**The data**
= Beginning of Section =

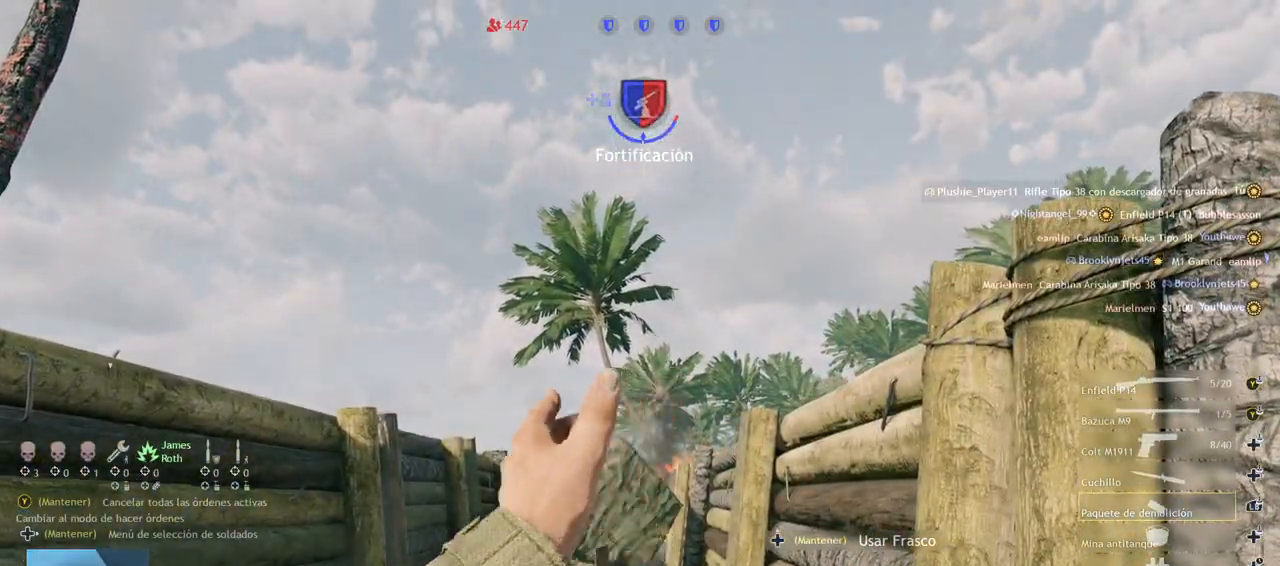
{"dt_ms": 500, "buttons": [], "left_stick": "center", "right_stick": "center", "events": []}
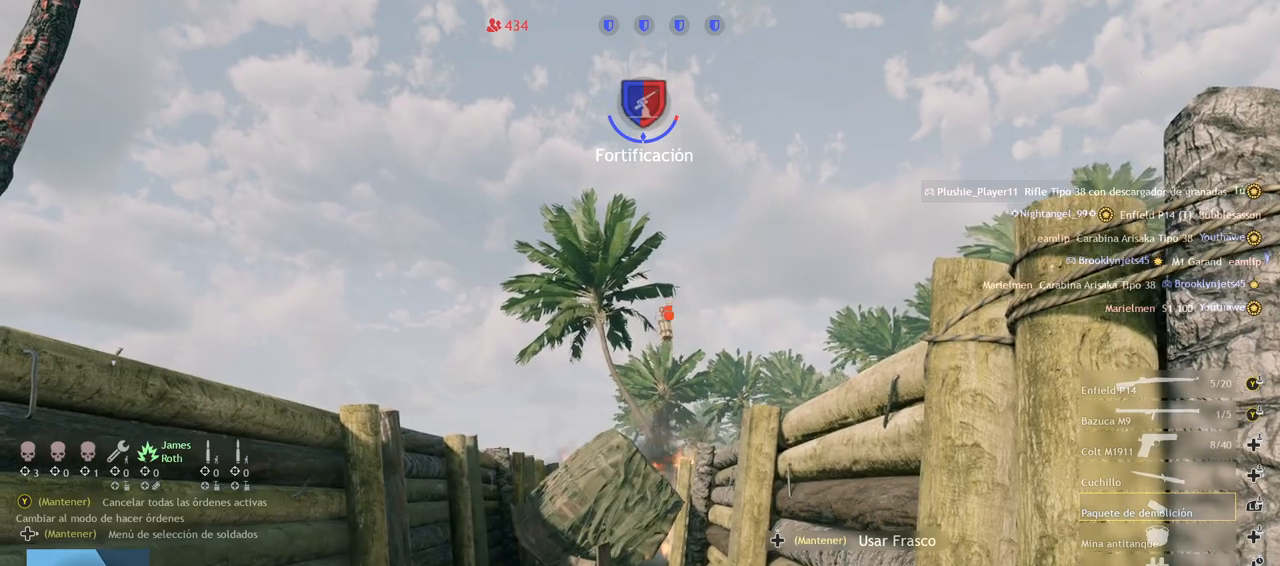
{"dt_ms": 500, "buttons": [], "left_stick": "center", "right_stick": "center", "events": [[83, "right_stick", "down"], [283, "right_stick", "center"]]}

= End of Section =
= Beginning of Section =

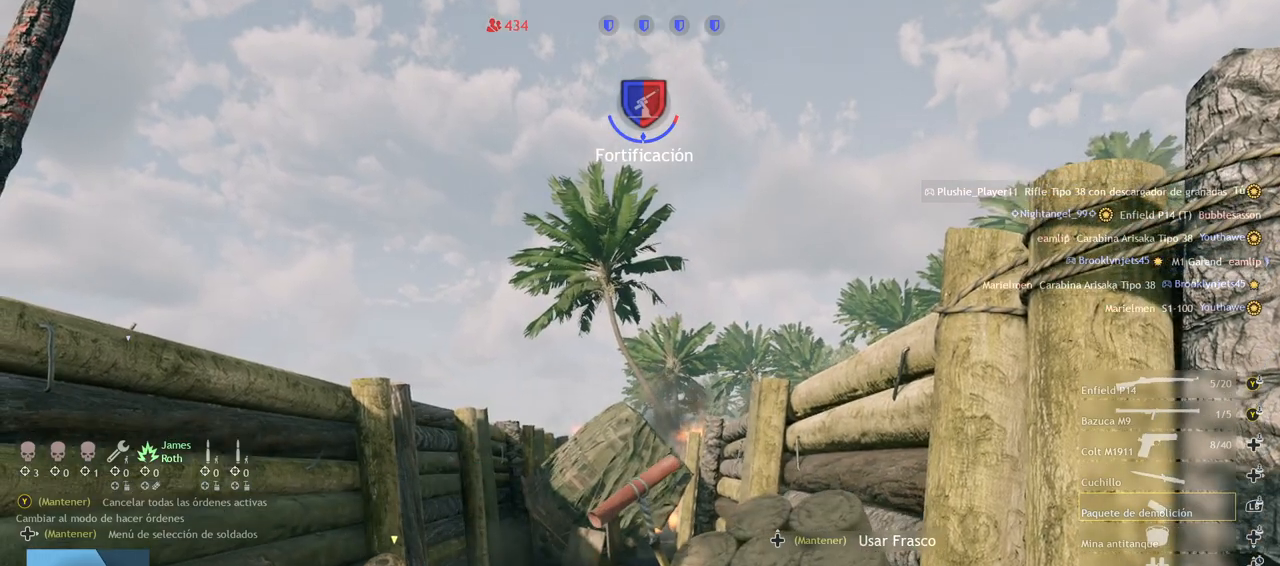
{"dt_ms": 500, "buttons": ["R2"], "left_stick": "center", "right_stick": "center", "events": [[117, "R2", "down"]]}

= End of Section =

Wherever the word "down" appears in the entries above, copy that whole line.

{"dt_ms": 500, "buttons": [], "left_stick": "center", "right_stick": "center", "events": [[83, "right_stick", "down"], [283, "right_stick", "center"]]}
{"dt_ms": 500, "buttons": ["R2"], "left_stick": "center", "right_stick": "center", "events": [[117, "R2", "down"]]}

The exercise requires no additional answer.